In February 2025, the Santa Rosa City School District Board decided to make Piner High School into a K7-12 school taking in middle schoolers who were expected to go to Hilliard Comstock Middle School by June 2026. Piner started the 2026-2027 school year as Piner Junior Senior High School. The new Junior High building ribbon cutting was held on August 10, 2026.

== Curriculum ==

Piner High School also offers Advanced Placement (AP) courses and exams meaning the school has met the College Board's requirements to offer college-level courses to high school students.

Piner High School is involved in a dual-enrollment program with Santa Rosa Junior College allowing students to take junior college courses for college and high school credits.

== Athletics ==
Piner High School is a member of the North Bay League Oak and Redwood Divisions of the North Coast Section of the California Interscholastic Federation.

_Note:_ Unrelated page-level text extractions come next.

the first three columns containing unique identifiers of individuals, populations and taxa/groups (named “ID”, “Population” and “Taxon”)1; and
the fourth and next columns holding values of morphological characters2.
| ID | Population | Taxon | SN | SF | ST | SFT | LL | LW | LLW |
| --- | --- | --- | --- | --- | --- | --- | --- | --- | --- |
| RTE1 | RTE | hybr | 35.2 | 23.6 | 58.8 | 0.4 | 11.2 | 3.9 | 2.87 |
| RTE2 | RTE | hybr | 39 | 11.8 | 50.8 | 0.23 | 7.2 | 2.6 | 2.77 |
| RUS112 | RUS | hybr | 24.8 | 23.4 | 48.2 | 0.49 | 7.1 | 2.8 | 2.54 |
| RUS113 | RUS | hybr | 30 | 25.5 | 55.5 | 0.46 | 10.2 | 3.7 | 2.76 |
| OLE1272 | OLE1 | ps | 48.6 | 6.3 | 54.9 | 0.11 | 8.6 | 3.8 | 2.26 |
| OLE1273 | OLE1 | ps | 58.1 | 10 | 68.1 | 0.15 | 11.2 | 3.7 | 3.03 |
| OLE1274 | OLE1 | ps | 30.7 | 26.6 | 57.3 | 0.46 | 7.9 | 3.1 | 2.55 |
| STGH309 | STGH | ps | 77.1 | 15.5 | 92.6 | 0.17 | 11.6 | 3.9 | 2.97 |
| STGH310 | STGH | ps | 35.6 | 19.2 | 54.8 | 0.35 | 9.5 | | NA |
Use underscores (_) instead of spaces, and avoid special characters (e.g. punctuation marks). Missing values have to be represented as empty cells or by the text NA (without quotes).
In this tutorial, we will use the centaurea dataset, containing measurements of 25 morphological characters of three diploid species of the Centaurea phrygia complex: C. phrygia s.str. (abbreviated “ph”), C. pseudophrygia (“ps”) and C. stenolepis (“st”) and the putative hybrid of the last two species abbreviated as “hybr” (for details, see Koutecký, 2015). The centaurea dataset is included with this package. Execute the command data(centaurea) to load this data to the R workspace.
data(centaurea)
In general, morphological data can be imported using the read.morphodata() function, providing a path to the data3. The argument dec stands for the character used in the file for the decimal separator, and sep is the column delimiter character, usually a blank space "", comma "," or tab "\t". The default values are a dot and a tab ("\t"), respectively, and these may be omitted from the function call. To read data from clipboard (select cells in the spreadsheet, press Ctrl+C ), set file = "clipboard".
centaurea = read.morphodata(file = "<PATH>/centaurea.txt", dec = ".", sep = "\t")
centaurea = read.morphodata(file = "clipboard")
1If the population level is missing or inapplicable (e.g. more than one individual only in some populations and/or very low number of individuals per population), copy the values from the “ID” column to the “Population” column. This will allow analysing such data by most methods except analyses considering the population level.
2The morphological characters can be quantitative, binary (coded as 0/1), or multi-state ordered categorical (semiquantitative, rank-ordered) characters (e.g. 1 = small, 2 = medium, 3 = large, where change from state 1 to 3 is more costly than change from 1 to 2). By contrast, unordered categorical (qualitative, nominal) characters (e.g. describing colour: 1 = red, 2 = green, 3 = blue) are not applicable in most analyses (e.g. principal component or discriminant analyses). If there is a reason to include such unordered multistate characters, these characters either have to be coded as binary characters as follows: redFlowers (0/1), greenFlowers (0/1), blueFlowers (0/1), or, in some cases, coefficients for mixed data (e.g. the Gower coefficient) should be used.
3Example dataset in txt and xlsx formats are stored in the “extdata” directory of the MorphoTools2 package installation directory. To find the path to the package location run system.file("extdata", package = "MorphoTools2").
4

Piner High School offers a wide variety of sports including: football, volleyball, Cross Country, Track and Field, wrestling, badminton, Softball, swimming, boys' and girls' tennis, boys' and girls' golf, and boys' and girls' soccer, and boys' and girls' basketball.

==Demographics==
===2023-2024===
- 1,384 students:

| Hispanic | African American | Asian | Pacific Islander | White, non-Hispanic | Multiracial | American Indian |
|---|---|---|---|---|---|---|
| 75.7% | 2.0% | 4.3% | 0.8% | 11.3% | 4.0% | 0.7% |

==Notable alumni==
- Adrián González, Class of 2021, professional footballer, plays for MLS Next Pro. Adrián González also played for Mexico's national youth team.